Indigenous artists learn Japanese printmaking techniques 

 
 
Waringarri artist Agnes Armstrong is using an ancient Japanese printmaking technique to record traditional Indigenous stories

In a merging of cultures, a group of Indigenous artists is using a traditional Japanese woodblock printmaking technique dating back hundreds of years to illustrate the stories of their country.

Working with the printmaking team at Charles Darwin University’s Northern Editions Printmaking Studio and Gallery, the eight visiting artists from Waringarri Arts, in Kununurra WA, are in the studio on Casuarina campus to produce a collection of Japanese-style woodblock prints.

Master Printmaker Jacqueline Gribbin, who introduced the technique to the Indigenous artists while visiting Kununurra to hold a workshop earlier this year, said the technique of woodblock printmaking, known as “mokuhanga”, was a natural form of printmaking.

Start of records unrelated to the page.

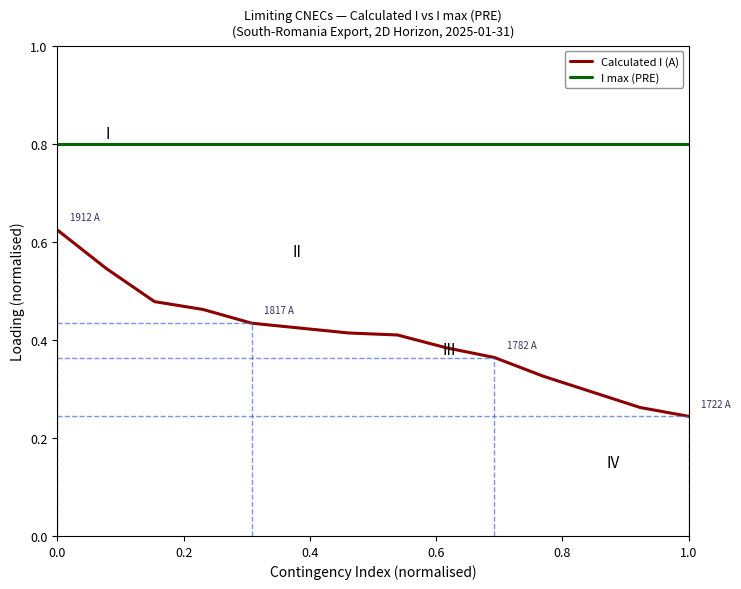

At how many categories does at least one series exceed 0?

14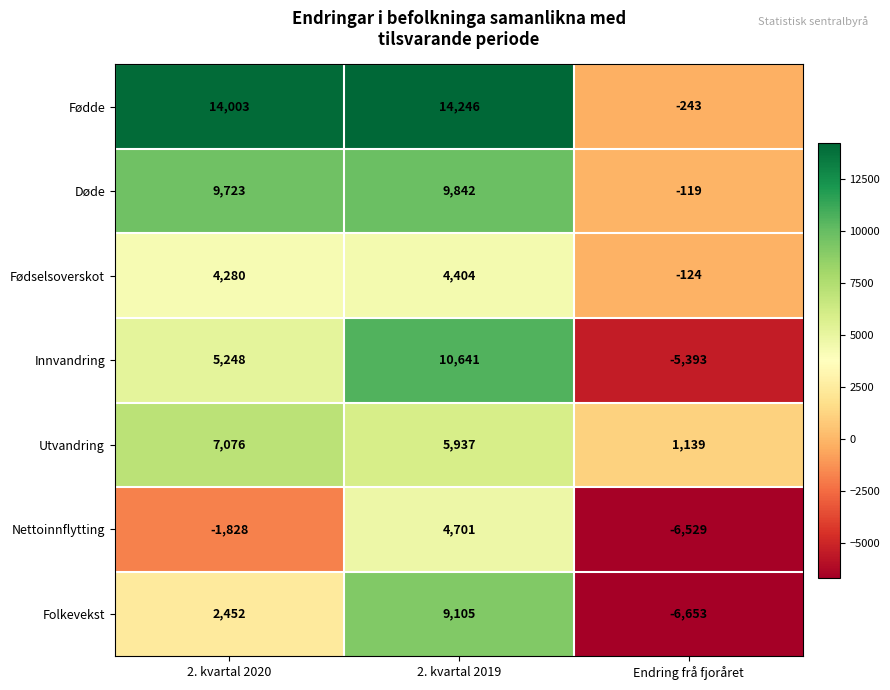

What is the average value of the Døde series?

6482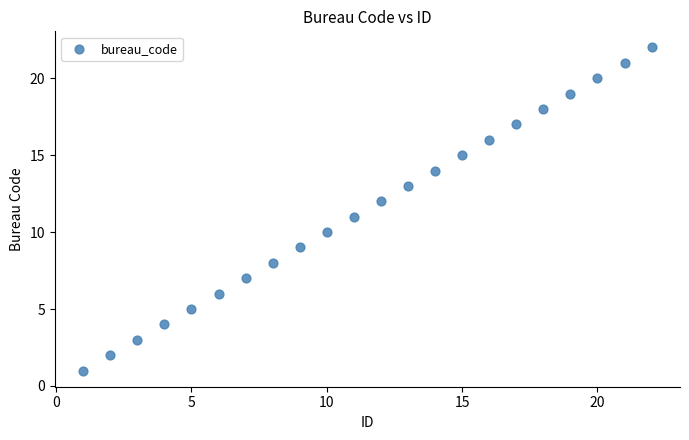

What is the range of Y values (max minus min)?

21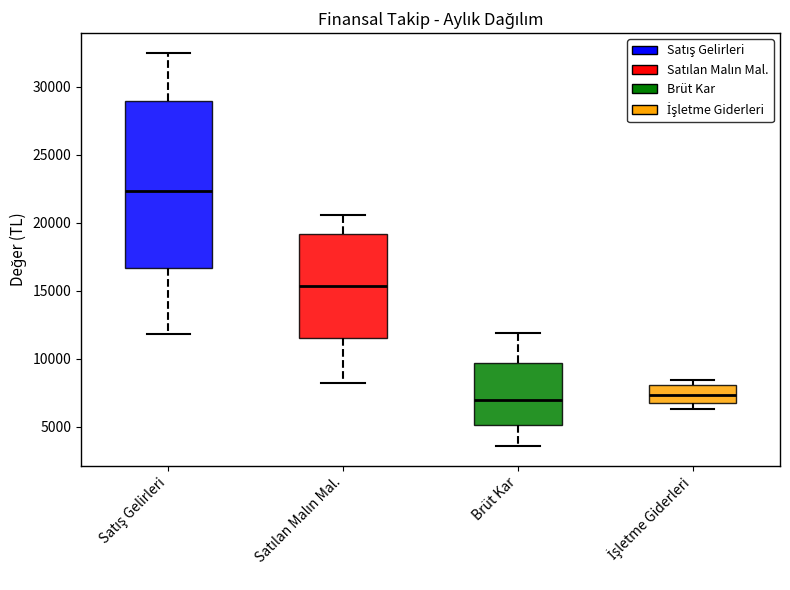

Comparing the boxes themselves (not the whiskers), which one is the tallest?

Satış Gelirleri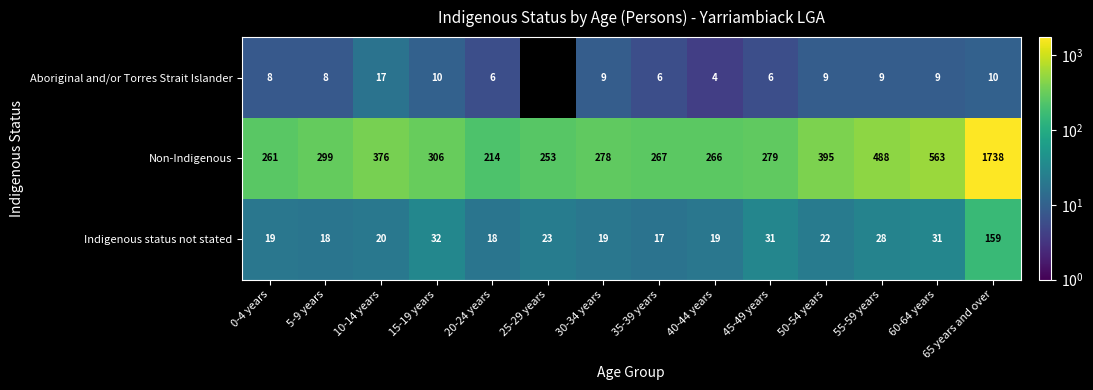

At which label does Non-Indigenous reach its minimum?

20-24 years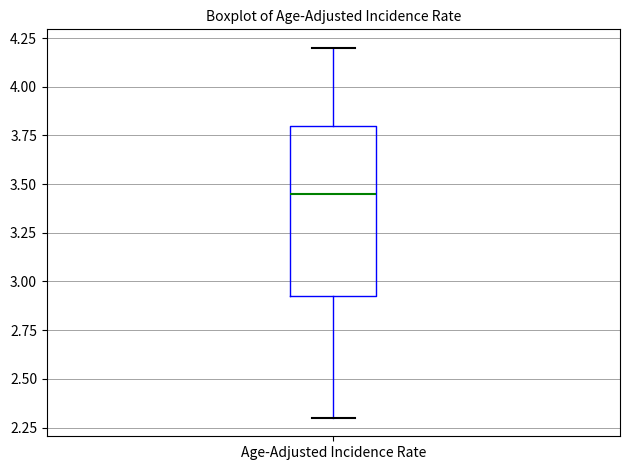

Read this box plot against the y-axis: the position of the median line, the range covered by the box, and the ends of both whiskers. The values are not printed on the chart, so give them approximately, as read against the axis.

median 3.45, box 2.95 to 3.80, whiskers 2.30 to 4.20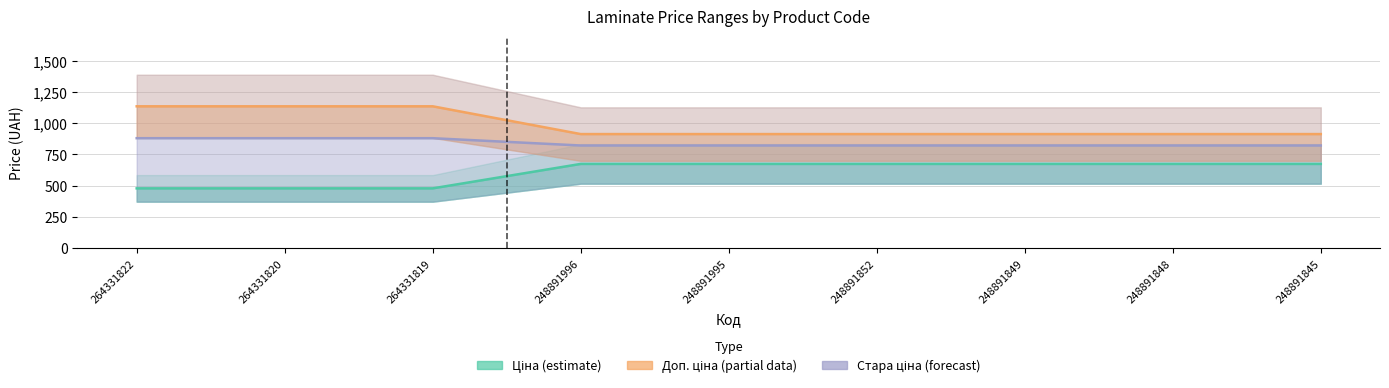

True or false: Діапазон (forecast) has a value of 484.3 at 264331819.

False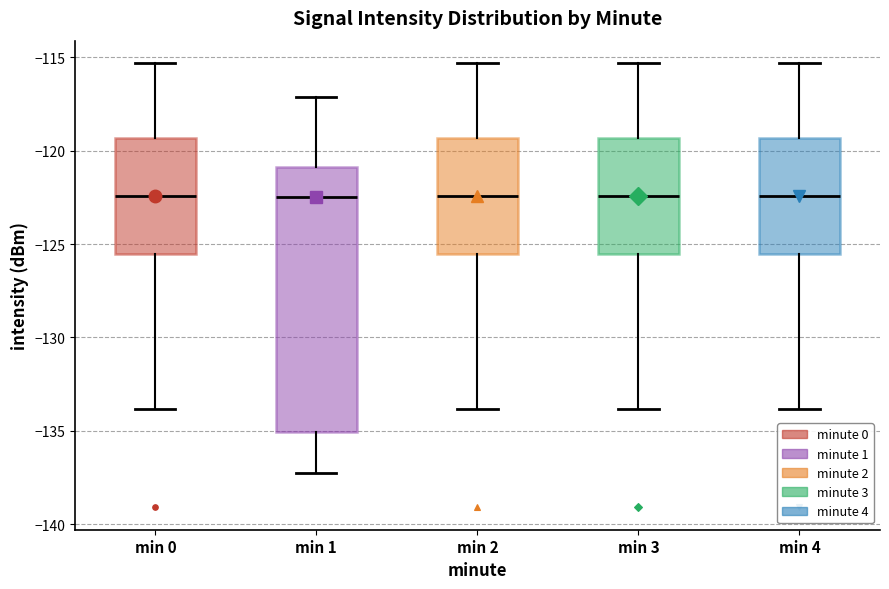

Reading left to right, transcribe this box plot: for each box, give where its median line is, the range the box spans, and where its two whiskers end, as read against the y-axis. The values are not printed on the chart, so give them approximately, as read against the axis.

min 0: median -122.5, box -125.5 to -119.5, whiskers -134.0 to -115.5
min 1: median -122.5, box -135.0 to -121.0, whiskers -137.5 to -117.0
min 2: median -122.5, box -125.5 to -119.5, whiskers -134.0 to -115.5
min 3: median -122.5, box -125.5 to -119.5, whiskers -134.0 to -115.5
min 4: median -122.5, box -125.5 to -119.5, whiskers -134.0 to -115.5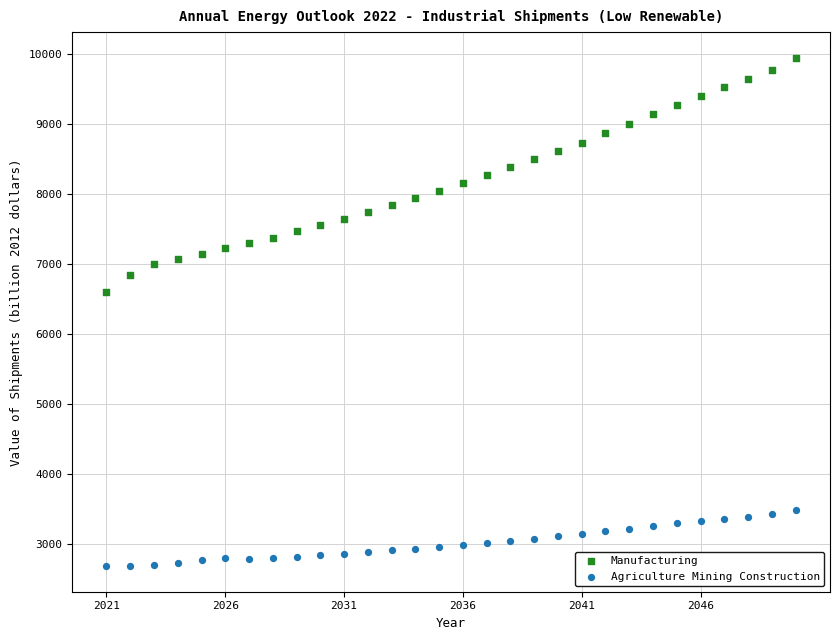

Across all series, what Y value is closest to 6311?

6591.9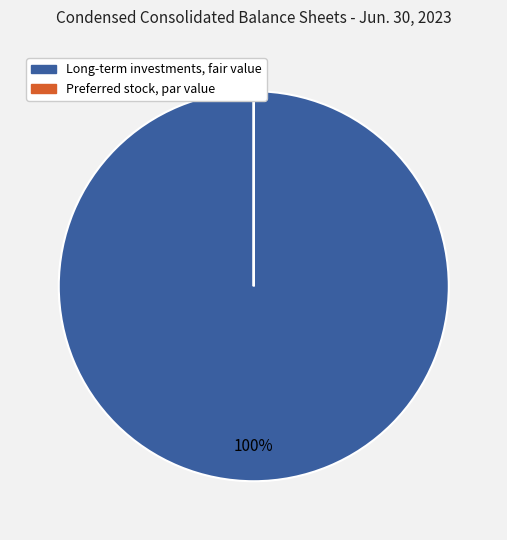

Is it true that Long-term investments, fair value is 100% of the pie?

True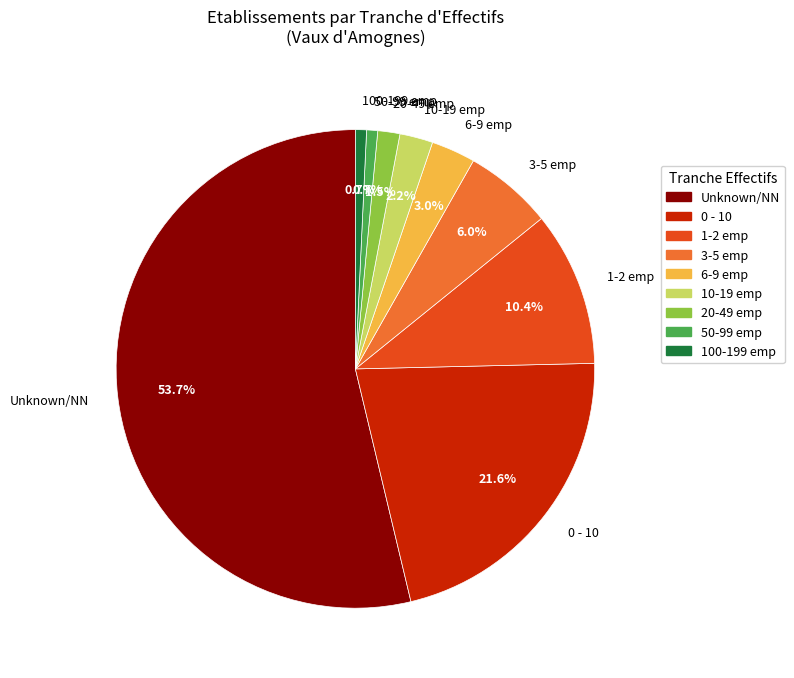

Does any single category account for the majority?

Yes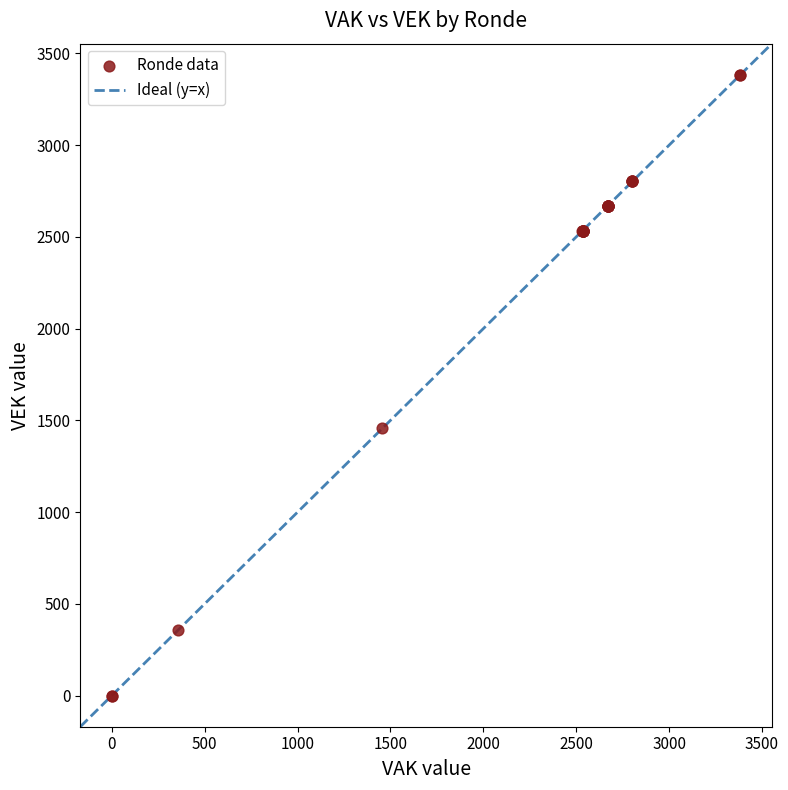

What Y value in the scatter plot is closest to 1692?

1457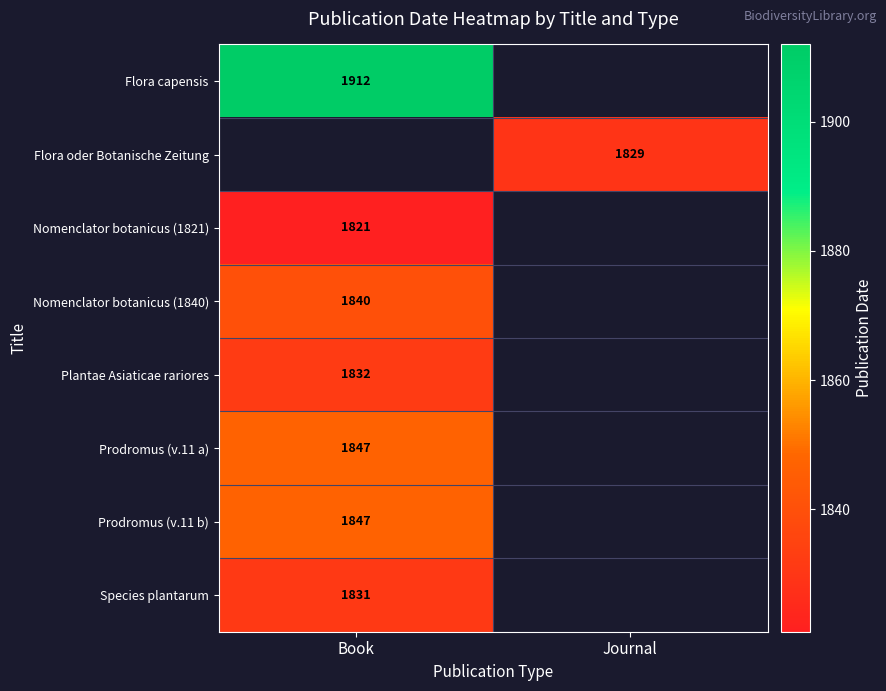

The value of Prodromus (v.11 b) at Book is 916. True or false?

False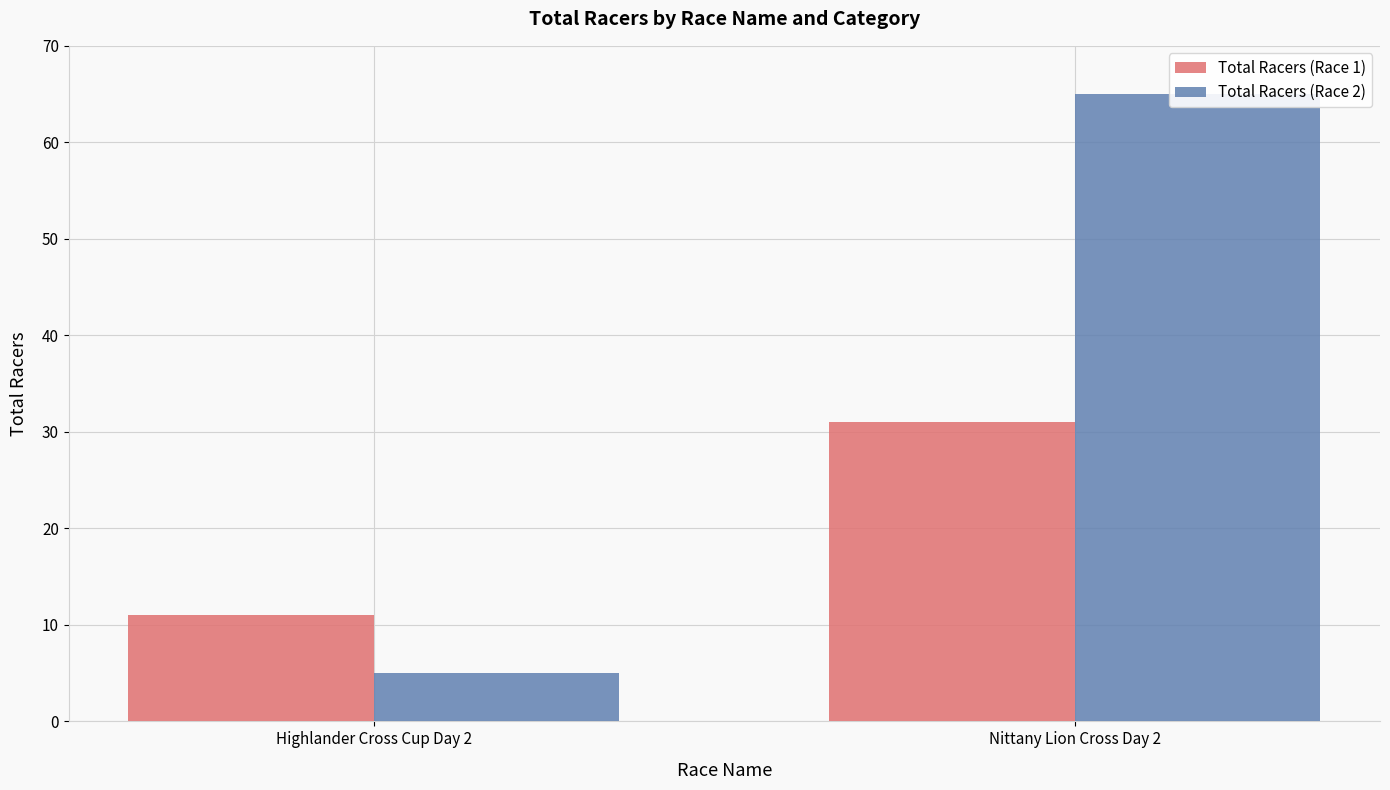

List the series in order of their peak value, lowest first.

Total Racers (Race 1), Total Racers (Race 2)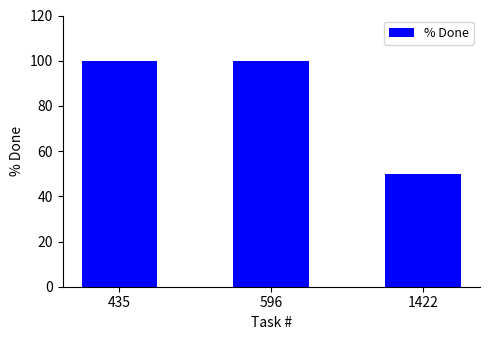

Which has a higher value, 1422 or 435?

435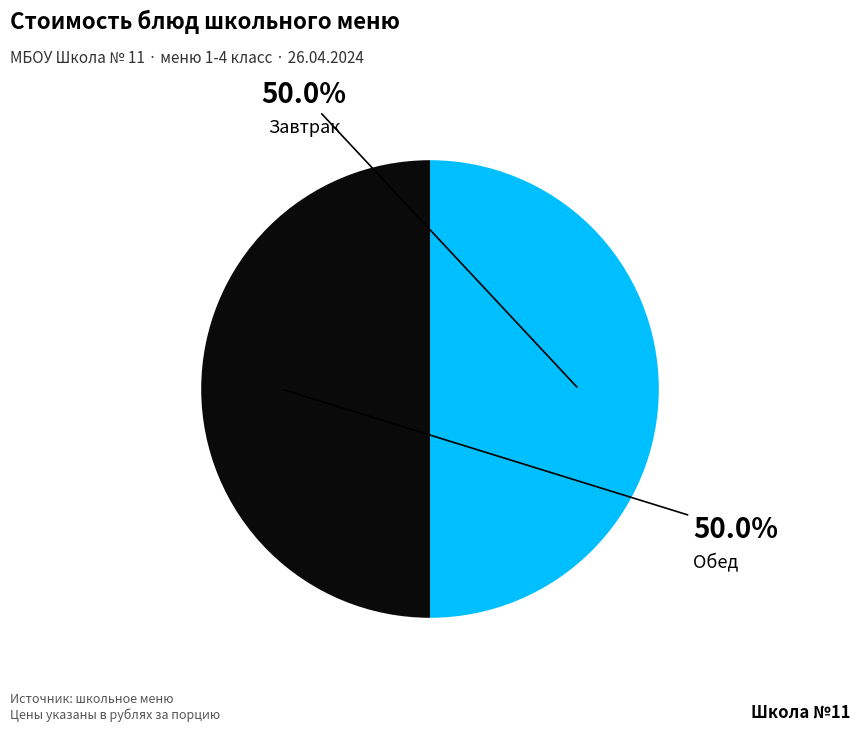

Does any single category account for the majority?

No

“You don’t need a press or chemicals, and the paints are water based or natural pigments,” she said. “The wooden block is traditionally cherry wood, but you can also use pine or a wood, which is particularly receptive to water. It makes this a simple technique that can be transported easily to remote communities in order to be able to collaborate with artists. You can even use traditional some ochre powder.”

Waringarri artist Agnes Armstrong has already produced several images using “mokuhanga” alongside the printmakers at Northern Editions. While for Waringarri artist Richard Bloomer, traditionally a Boab nut carver, the workshop is his first printmaking experience and a new approach to utilising his carving skills.

An artist since the early 1980s, Ms Armstrong has a particular interest in landscapes and is using the ancient Japanese technique to record traditional Indigenous stories.

“It is good to learn new ways,” she said. “I had not seen the woodblocks until the printmakers came to do a workshop in Kununurra.

“One of the prints I have done represents a scene at the Ivanhoe Ranges when I was about three or four years old,” she said.

Ms Gribbin first took the technique to the Tiwi Islands in 2010 to deliver a workshop, which culminated in an exhibition of 37 distinctive prints that were unlike anything produced on the Tiwi Islands or in “mokuhanga”.

This year the Northern Editions team has also travelled to Warlayirti Artists Cooperation in Balgo, Western Australia, and in early 2013 they will travel to Bula’bula Arts in Ramingining to work with artists from both Milingimbi and Ramingining.

Ms Gribbin recently travelled to Japan to further her skills in the art of “mokuhanga” and exhibit some of her “mokuhanga” works in Tokyo.